Van-Tam certainly guaranteed headline and front page newspaper coverage with his warnings, not least because he neatly captured fears that the prospect of warm weather this weekend would prompt people to drop their guard. It’s not the rising temperatures outdoors that worry him, it’s the Covid hotspots. “There are still quite a few areas of the UK that are burning quite hot,” as he put it.

The message once again was that even apparently small infractions of the rules, all those “it’s only a one night stay” or “my mum was only in my garden for a few minutes”, add up to a public health risk if replicated across the country. And Van-Tam explicitly warned that the milestones on the PM’s roadmap were in jeopardy. In a nutshell: behave or you’ll have to wait even longer for the pub or hairdresser.

Now it’s worth saying that it’s not entirely clear that the levelling off or the rise in cases in some areas is due to people breaking the rules. There may be other factors such as bosses insisting on people coming into work, or, perish the thought, it may be that new variants are spreading undetected in greater numbers than expected. Maybe the recent freezing cold snap prompted more indoor spread. Another reason may be uneven distribution of vaccination.

Speaking of which, the good news today was that we are back above half a million first doses a day in the vaccine programme. Matt Hancock added that “We’re going to have a bumper March” thanks to new supplies coming on stream (and given the need for all those second doses within 12 weeks of the first, that’s a relief).

The other good news were yet more tentative signs of the “vaccine effect” on hospitalisation and death, with numbers among the older population falling rapidly. Hospitalisations are the lowest for over 4 months, easing pressure on the NHS for all those crucial non-Covid treatments.

But Van-Tam is right that if the cases continue to tick up, then Boris Johnson’s timetable looks less secure. Will April 12 become April 26? Will the promised June 21 now become July 5? After all, the government’s five-week pause between stages allows for exactly that kind of extra delay.

The real problem for the PM is just how variegated the UK map now looks. Hancock again insisted tonight that “the goal is for us all to come out together” yet what if case levels continue to diverge across the nation, and hotspots become hotter while coldspots become colder? Pressure from Tory MPs to have a tiered response (as in Scotland don’t forget) will intensify.

Still, the PM has been pretty firm that tiers are not coming back. Yet if he holds his nerve on that, then his problems could be more difficult than he thinks. If it turns out that more deprived, overcrowded areas are the ones with stubbornly high case rates (and lower vaccination rates), and if the whole country’s unlockdown is dictated by the worst cases, he’s going to have to tackle the thorny issue of income and isolation levels.

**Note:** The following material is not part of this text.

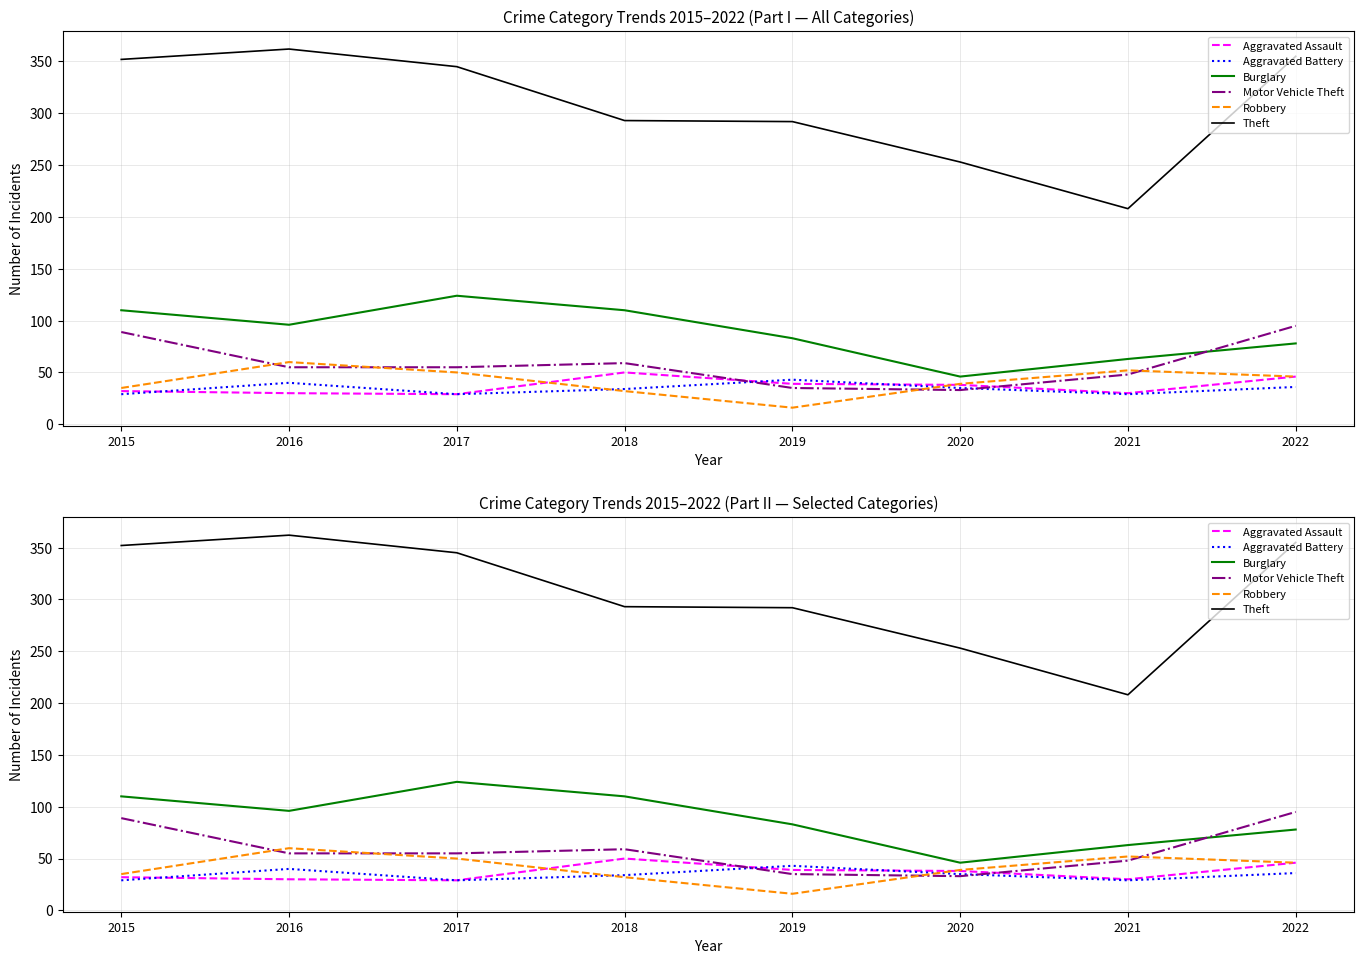

True or false: Burglary and Aggravated Battery cross at least once.

False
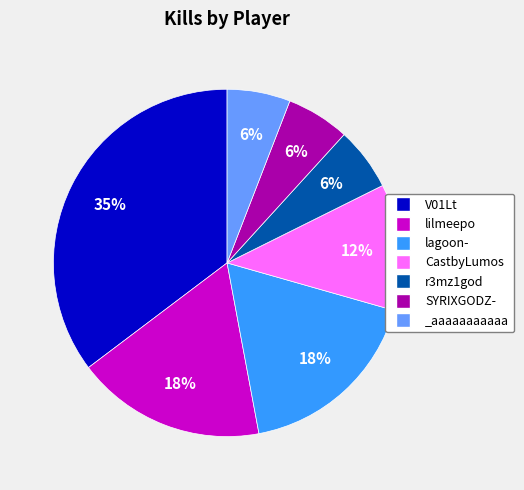

The r3mz1god slice represents 6% of the pie. True or false?

True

With the Budget due next week, normally a chancellor will have signed off all the measures needed by the weekend before. But maybe, just maybe, Rishi Sunak will have to finally agree to a simple salary replacement scheme for people too scared to lose wages. With cases lower overall than a month ago, it may not be as expensive as some in the Treasury suggested.

So, if his roadmap is to stay on track, the PM may have to pay for it in pounds and pence. And that “don’t wreck it now” message from Van-Tam could be as much a message for Sunak and Johnson as it is for the public.